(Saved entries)
-- Opening Marker --
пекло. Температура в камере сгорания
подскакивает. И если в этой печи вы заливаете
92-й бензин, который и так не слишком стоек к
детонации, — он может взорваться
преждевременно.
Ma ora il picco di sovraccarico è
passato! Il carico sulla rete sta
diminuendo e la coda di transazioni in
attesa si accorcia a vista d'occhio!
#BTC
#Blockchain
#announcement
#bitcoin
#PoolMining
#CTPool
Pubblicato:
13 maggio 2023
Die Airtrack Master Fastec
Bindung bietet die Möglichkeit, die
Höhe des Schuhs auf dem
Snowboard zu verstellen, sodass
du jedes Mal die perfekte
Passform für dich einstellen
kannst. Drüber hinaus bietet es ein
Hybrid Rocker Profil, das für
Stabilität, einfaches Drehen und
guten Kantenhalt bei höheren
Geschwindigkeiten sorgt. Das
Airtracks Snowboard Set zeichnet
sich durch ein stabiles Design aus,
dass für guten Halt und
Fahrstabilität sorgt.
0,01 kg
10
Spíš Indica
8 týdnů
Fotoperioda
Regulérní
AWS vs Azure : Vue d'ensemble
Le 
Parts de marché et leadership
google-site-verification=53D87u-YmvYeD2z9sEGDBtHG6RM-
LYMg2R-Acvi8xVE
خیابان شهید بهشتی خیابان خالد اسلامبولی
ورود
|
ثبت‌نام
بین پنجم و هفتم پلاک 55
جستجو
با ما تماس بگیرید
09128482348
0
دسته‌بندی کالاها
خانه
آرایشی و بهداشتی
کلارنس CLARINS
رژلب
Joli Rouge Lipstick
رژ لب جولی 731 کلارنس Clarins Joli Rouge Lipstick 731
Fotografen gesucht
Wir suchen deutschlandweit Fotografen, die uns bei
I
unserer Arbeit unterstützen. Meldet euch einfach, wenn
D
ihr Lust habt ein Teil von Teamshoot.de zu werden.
-- Closing Marker --
# REQUIREMENT:
Reproduce all of the records above word for word, changing nothing.

# YOUR SOLUTION:
пекло. Температура в камере сгорания
подскакивает. И если в этой печи вы заливаете
92-й бензин, который и так не слишком стоек к
детонации, — он может взорваться
преждевременно.
Ma ora il picco di sovraccarico è
passato! Il carico sulla rete sta
diminuendo e la coda di transazioni in
attesa si accorcia a vista d'occhio!
#BTC
#Blockchain
#announcement
#bitcoin
#PoolMining
#CTPool
Pubblicato:
13 maggio 2023
Die Airtrack Master Fastec
Bindung bietet die Möglichkeit, die
Höhe des Schuhs auf dem
Snowboard zu verstellen, sodass
du jedes Mal die perfekte
Passform für dich einstellen
kannst. Drüber hinaus bietet es ein
Hybrid Rocker Profil, das für
Stabilität, einfaches Drehen und
guten Kantenhalt bei höheren
Geschwindigkeiten sorgt. Das
Airtracks Snowboard Set zeichnet
sich durch ein stabiles Design aus,
dass für guten Halt und
Fahrstabilität sorgt.
0,01 kg
10
Spíš Indica
8 týdnů
Fotoperioda
Regulérní
AWS vs Azure : Vue d'ensemble
Le 
Parts de marché et leadership
google-site-verification=53D87u-YmvYeD2z9sEGDBtHG6RM-
LYMg2R-Acvi8xVE
خیابان شهید بهشتی خیابان خالد اسلامبولی
ورود
|
ثبت‌نام
بین پنجم و هفتم پلاک 55
جستجو
با ما تماس بگیرید
09128482348
0
دسته‌بندی کالاها
خانه
آرایشی و بهداشتی
کلارنس CLARINS
رژلب
Joli Rouge Lipstick
رژ لب جولی 731 کلارنس Clarins Joli Rouge Lipstick 731
Fotografen gesucht
Wir suchen deutschlandweit Fotografen, die uns bei
I
unserer Arbeit unterstützen. Meldet euch einfach, wenn
D
ihr Lust habt ein Teil von Teamshoot.de zu werden.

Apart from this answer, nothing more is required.